To test SMTP email alerts to PagerDuty:

  1. Set up a test trigger and action to quickly generate test alerts with history. See Tips for testing PagerDuty and Control Center email alerts.
  2. Set up an email action that points to your PagerDuty email integration address.

Tips for testing PagerDuty and Control Center email alerts

Depending on the trigger condition, it can take some time for a trigger event to fire. To trigger test alerts with history in Control Center right away:

  1. Set up a topic trigger on the pageviews topic created using the Quick Start guides. Set the Bytes in metric to greater than 0 (zero).

  2. Create a corresponding action that sends a notification at a frequency of once per minute.

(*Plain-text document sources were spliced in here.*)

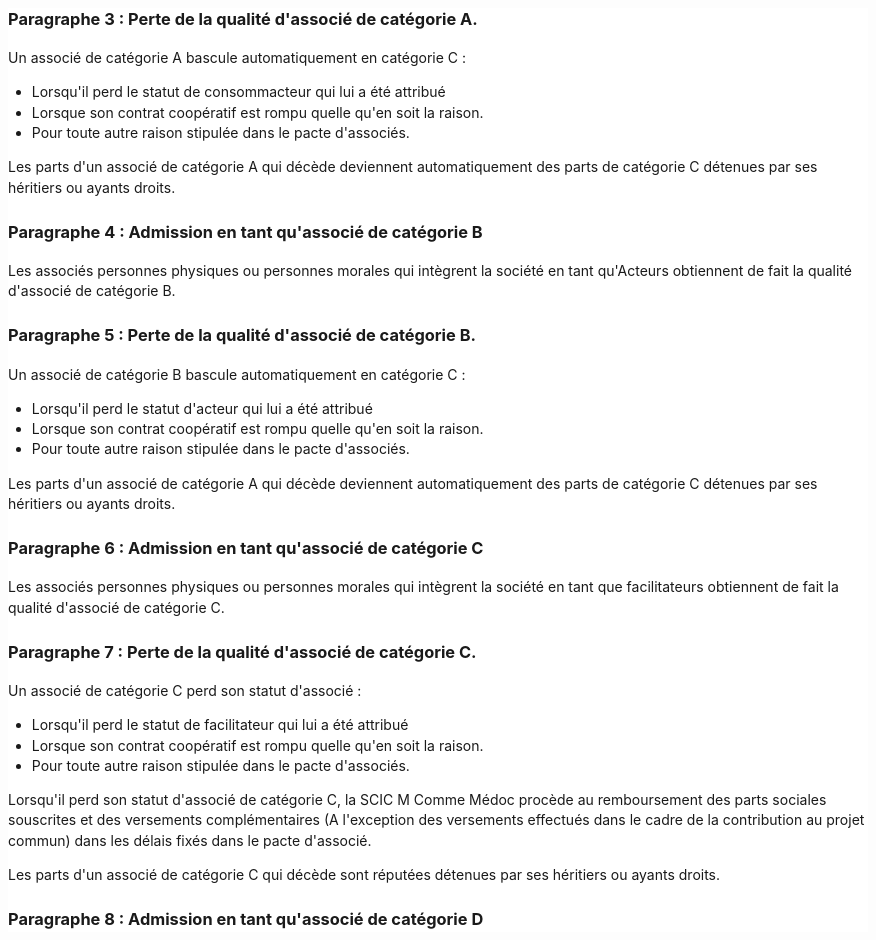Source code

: ### Paragraphe 3 : Perte de la qualité d'associé de catégorie A.

Un associé de catégorie A bascule automatiquement en catégorie C :

- Lorsqu'il perd le statut de consommacteur qui lui a été attribué
- Lorsque son contrat coopératif est rompu quelle qu'en soit la raison.
- Pour toute autre raison stipulée dans le pacte d'associés.

Les parts d'un associé de catégorie A qui décède deviennent automatiquement des parts de catégorie C détenues par ses héritiers ou ayants droits.

### Paragraphe 4 : Admission en tant qu'associé de catégorie B

Les associés personnes physiques ou personnes morales qui intègrent la société en tant qu'Acteurs obtiennent de fait la qualité d'associé de catégorie B.

### Paragraphe 5 : Perte de la qualité d'associé de catégorie B.

Un associé de catégorie B bascule automatiquement en catégorie C :

- Lorsqu'il perd le statut d'acteur qui lui a été attribué
- Lorsque son contrat coopératif est rompu quelle qu'en soit la raison.
- Pour toute autre raison stipulée dans le pacte d'associés.

Les parts d'un associé de catégorie A qui décède deviennent automatiquement des parts de catégorie C détenues par ses héritiers ou ayants droits.

### Paragraphe 6 : Admission en tant qu'associé de catégorie C

Les associés personnes physiques ou personnes morales qui intègrent la société en tant que facilitateurs obtiennent de fait la qualité d'associé de catégorie C.

### Paragraphe 7 : Perte de la qualité d'associé de catégorie C.

Un associé de catégorie C perd son statut d'associé :

- Lorsqu'il perd le statut de facilitateur qui lui a été attribué
- Lorsque son contrat coopératif est rompu quelle qu'en soit la raison.
- Pour toute autre raison stipulée dans le pacte d'associés.

Lorsqu'il perd son statut d'associé de catégorie C, la SCIC M Comme Médoc procède au remboursement des parts sociales souscrites et des versements complémentaires (A l'exception des versements effectués dans le cadre de la contribution au projet commun) dans les délais fixés dans le pacte d'associé.

Les parts d'un associé de catégorie C qui décède sont réputées détenues par ses héritiers ou ayants droits.

### Paragraphe 8 : Admission en tant qu'associé de catégorie D
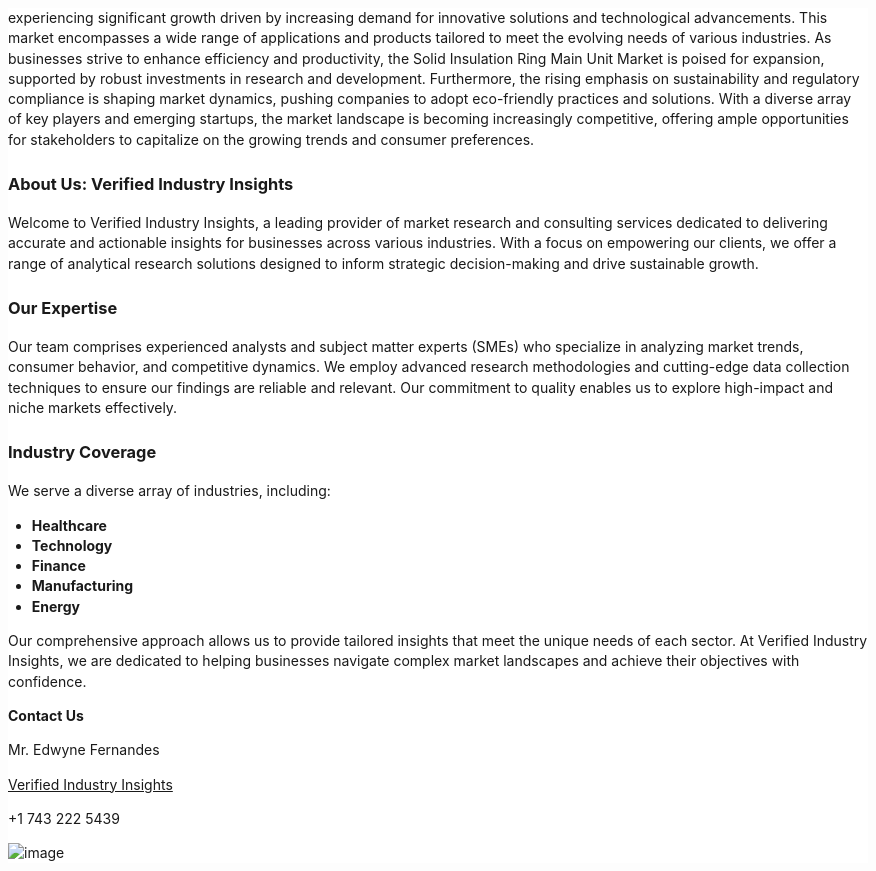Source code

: experiencing significant growth driven by increasing demand for innovative solutions and technological advancements. This market encompasses a wide range of applications and products tailored to meet the evolving needs of various industries. As businesses strive to enhance efficiency and productivity, the Solid Insulation Ring Main Unit Market is poised for expansion, supported by robust investments in research and development. Furthermore, the rising emphasis on sustainability and regulatory compliance is shaping market dynamics, pushing companies to adopt eco-friendly practices and solutions. With a diverse array of key players and emerging startups, the market landscape is becoming increasingly competitive, offering ample opportunities for stakeholders to capitalize on the growing trends and consumer preferences.</p><h3>About Us: Verified Industry Insights</h3><p>Welcome to Verified Industry Insights, a leading provider of market research and consulting services dedicated to delivering accurate and actionable insights for businesses across various industries. With a focus on empowering our clients, we offer a range of analytical research solutions designed to inform strategic decision-making and drive sustainable growth.</p><h3>Our Expertise</h3><p>Our team comprises experienced analysts and subject matter experts (SMEs) who specialize in analyzing market trends, consumer behavior, and competitive dynamics. We employ advanced research methodologies and cutting-edge data collection techniques to ensure our findings are reliable and relevant. Our commitment to quality enables us to explore high-impact and niche markets effectively.</p><h3>Industry Coverage</h3><p>We serve a diverse array of industries, including:</p><ul><li><strong>Healthcare</strong></li><li><strong>Technology</strong></li><li><strong>Finance</strong></li><li><strong>Manufacturing</strong></li><li><strong>Energy</strong></li></ul><p>Our comprehensive approach allows us to provide tailored insights that meet the unique needs of each sector. At Verified Industry Insights, we are dedicated to helping businesses navigate complex market landscapes and achieve their objectives with confidence.</p><p><strong>Contact Us</strong></p><p>Mr. Edwyne Fernandes</p><p><a href="https://www.verifiedindustryinsights.com/">Verified Industry Insights</a></p><p>+1 743 222 5439</p>
![image](https://github.com/user-attachments/assets/b62d8420-6989-4ab7-8466-02e309428700)

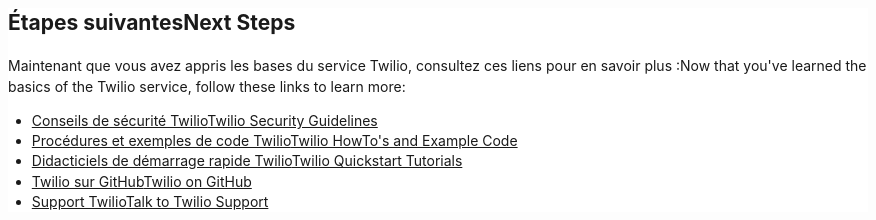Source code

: ## <span data-ttu-id="bcf3c-197"><a id="NextSteps"></a>Étapes suivantes</span><span class="sxs-lookup"><span data-stu-id="bcf3c-197"><a id="NextSteps"></a>Next Steps</span></span>
<span data-ttu-id="bcf3c-198">Maintenant que vous avez appris les bases du service Twilio, consultez ces liens pour en savoir plus :</span><span class="sxs-lookup"><span data-stu-id="bcf3c-198">Now that you've learned the basics of the Twilio service, follow these links to learn more:</span></span>

* <span data-ttu-id="bcf3c-199">[Conseils de sécurité Twilio][twilio_security_guidelines]</span><span class="sxs-lookup"><span data-stu-id="bcf3c-199">[Twilio Security Guidelines][twilio_security_guidelines]</span></span>
* <span data-ttu-id="bcf3c-200">[Procédures et exemples de code Twilio][twilio_howtos]</span><span class="sxs-lookup"><span data-stu-id="bcf3c-200">[Twilio HowTo's and Example Code][twilio_howtos]</span></span>
* <span data-ttu-id="bcf3c-201">[Didacticiels de démarrage rapide Twilio][twilio_quickstarts]</span><span class="sxs-lookup"><span data-stu-id="bcf3c-201">[Twilio Quickstart Tutorials][twilio_quickstarts]</span></span>
* <span data-ttu-id="bcf3c-202">[Twilio sur GitHub][twilio_on_github]</span><span class="sxs-lookup"><span data-stu-id="bcf3c-202">[Twilio on GitHub][twilio_on_github]</span></span>
* <span data-ttu-id="bcf3c-203">[Support Twilio][twilio_support]</span><span class="sxs-lookup"><span data-stu-id="bcf3c-203">[Talk to Twilio Support][twilio_support]</span></span>

[twilio_java]: https://github.com/twilio/twilio-java
[twilio_api_service]: https://api.twilio.com
[add_ca_cert]: java-add-certificate-ca-store.md
[howto_phonecall_java]: partner-twilio-java-phone-call-example.md
[misc_role_config_settings]: http://msdn.microsoft.com/library/windowsazure/hh690945.aspx
[twimlet_message_url]: http://twimlets.com/message
[twimlet_message_url_hello_world]: http://twimlets.com/message?Message%5B0%5D=Hello%20World%21
[twilio_rest_making_calls]: http://www.twilio.com/docs/api/rest/making-calls
[twilio_rest_sending_sms]: http://www.twilio.com/docs/api/rest/sending-sms
[twilio_pricing]: http://www.twilio.com/pricing
[special_offer]: http://ahoy.twilio.com/azure
[twilio_libraries]: https://www.twilio.com/docs/libraries
[twiml]: http://www.twilio.com/docs/api/twiml
[twilio_api]: http://www.twilio.com/api
[try_twilio]: https://www.twilio.com/try-twilio
[twilio_console]:  https://www.twilio.com/console
[verify_phone]: https://www.twilio.com/console/phone-numbers/verified#
[twilio_api_documentation]: http://www.twilio.com/docs
[twilio_security_guidelines]: http://www.twilio.com/docs/security
[twilio_howtos]: http://www.twilio.com/docs/howto
[twilio_on_github]: https://github.com/twilio
[twilio_support]: http://www.twilio.com/help/contact
[twilio_quickstarts]: http://www.twilio.com/docs/quickstart

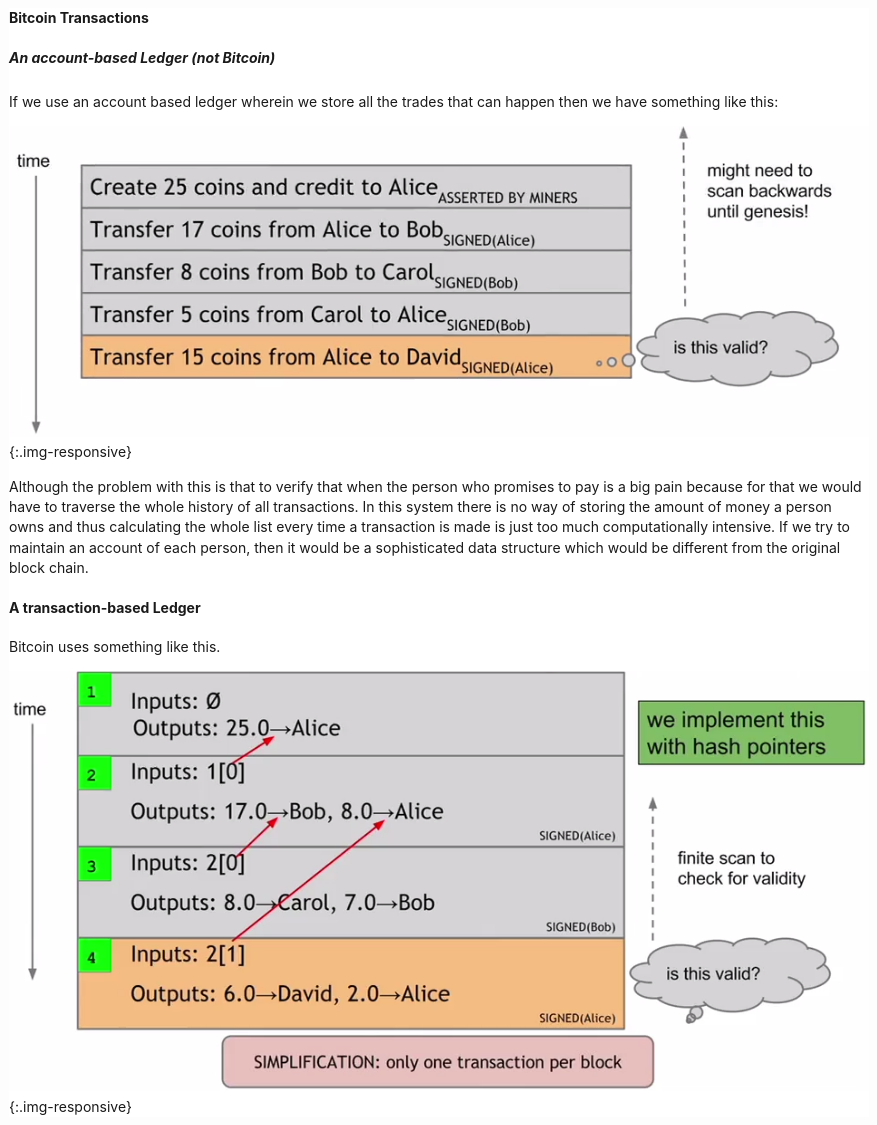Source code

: #### Bitcoin Transactions

##### An account-based Ledger (not Bitcoin)

If we use an account based ledger wherein we store all the trades that can
happen then we have something like this:

![Week 3_1](/images/blog/cryptocurrency/19.png){:.img-responsive}

Although the problem with this is that to verify that when the person
who promises to pay is a big pain because for that we would have to
traverse the whole history of all transactions. In this system there is
no way of storing the amount of money a person owns and thus calculating
the whole list every time a transaction is made is just too much
computationally intensive. If we try to maintain an account of each person,
then it would be a sophisticated data structure which would be different
from the original block chain.

#### A transaction-based Ledger

Bitcoin uses something like this.

![Week 3_2](/images/blog/cryptocurrency/20.png){:.img-responsive}

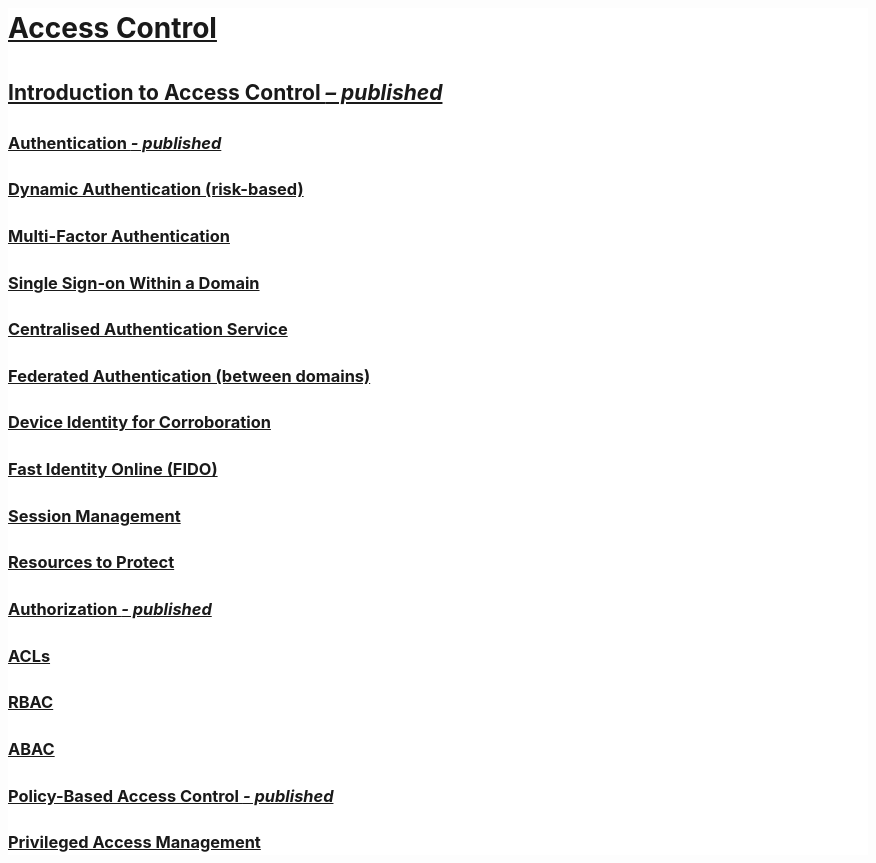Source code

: 
# [Access Control](#access-control)

## [Introduction to Access Control *– published*](#introduction-to-access-control-published)

### [Authentication *- published*](#authentication-published)

### [Dynamic Authentication (risk-based)](#dynamic-authentication-risk-based)

### [Multi-Factor Authentication](#multi-factor-authentication)

### [Single Sign-on Within a Domain](#single-sign-on-within-a-domain)

### [Centralised Authentication Service](#centralised-authentication-service)

### [Federated Authentication (between domains)](#federated-authentication-between-domains)

### [Device Identity for Corroboration](#device-identity-for-corroboration)

### [Fast Identity Online (FIDO)](#fast-identity-online-fido)

### [Session Management](#session-management)

### [Resources to Protect](#resources-to-protect)

### [Authorization *- published*](#authorization-published)

### [ACLs](#acls)

### [RBAC](#rbac)

### [ABAC](#abac)

### [Policy-Based Access Control *- published*](#policy-based-access-control-published)

### [Privileged Access Management](#privileged-access-management)
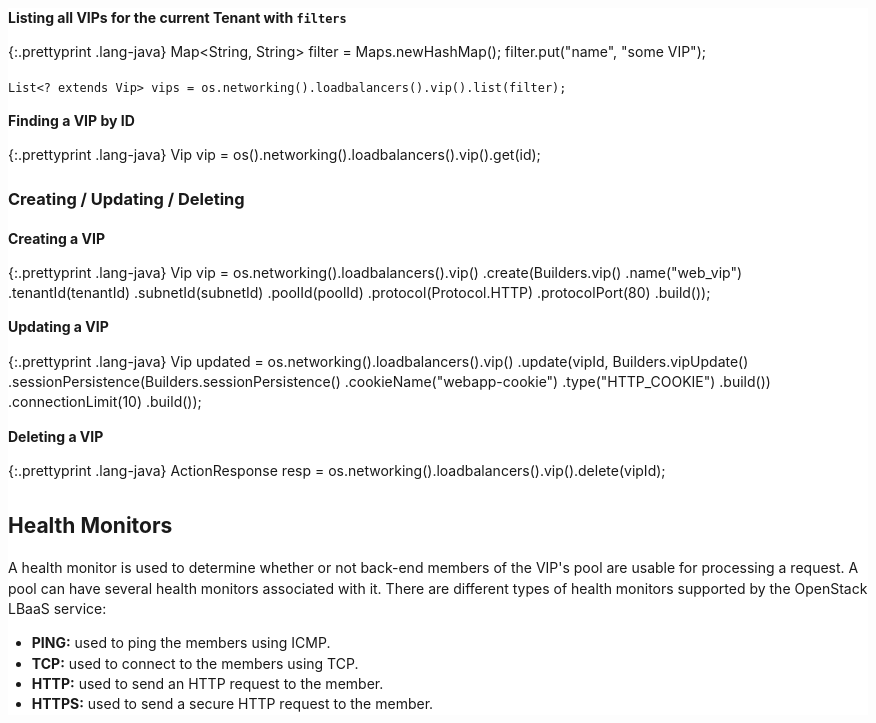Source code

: **Listing all VIPs for the current Tenant with `filters`**

{:.prettyprint .lang-java}
    Map<String, String> filter = Maps.newHashMap();
    filter.put("name", "some VIP");

	List<? extends Vip> vips = os.networking().loadbalancers().vip().list(filter);

**Finding a VIP by ID**

{:.prettyprint .lang-java}
	Vip vip = os().networking().loadbalancers().vip().get(id);

### Creating / Updating / Deleting

**Creating a VIP**

{:.prettyprint .lang-java}
    Vip vip = os.networking().loadbalancers().vip()
                .create(Builders.vip()
                   .name("web_vip")
                   .tenantId(tenantId)
                   .subnetId(subnetId)
                   .poolId(poolId)
                   .protocol(Protocol.HTTP)
                   .protocolPort(80)
                   .build());

**Updating a VIP**

{:.prettyprint .lang-java}
    Vip updated = os.networking().loadbalancers().vip()
                    .update(vipId, Builders.vipUpdate()
                        .sessionPersistence(Builders.sessionPersistence()
                                .cookieName("webapp-cookie")
                                .type("HTTP_COOKIE")
                                .build())
                        .connectionLimit(10)
                        .build());

**Deleting a VIP**

{:.prettyprint .lang-java}
	ActionResponse resp = os.networking().loadbalancers().vip().delete(vipId);


## Health Monitors

A health monitor is used to determine whether or not back-end members of the VIP's pool are usable for processing a request. A
pool can have several health monitors associated with it. There are different types of health monitors supported by the OpenStack
LBaaS service:

* **PING:** used to ping the members using ICMP.
* **TCP:** used to connect to the members using TCP.
* **HTTP:** used to send an HTTP request to the member.
* **HTTPS:** used to send a secure HTTP request to the member.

    After you have generated and tested some alerts, you can pause, disable, edit, or delete your test triggers and actions.

PagerDuty considerations:

  • Set up a temporary escalation policy that automatically resolves a test incident after a few minutes. Follow the PagerDuty documentation to do so.
  • Set up a temporary service in PagerDuty so that you are not spamming your PagerDuty account and colleagues while testing alerts. You can disable (pause) or delete your test service when you no longer need it. Follow the PagerDuty documentation.
  • For more details about how to manually trigger test incidents within PagerDuty, see the PagerDuty Incidents documentation.

SMTP considerations:

  • Use a temporary or alternative email address to test.
  • Use a temporary SMTP server to test. For non-production testing purposes, you can use FakeSMTP.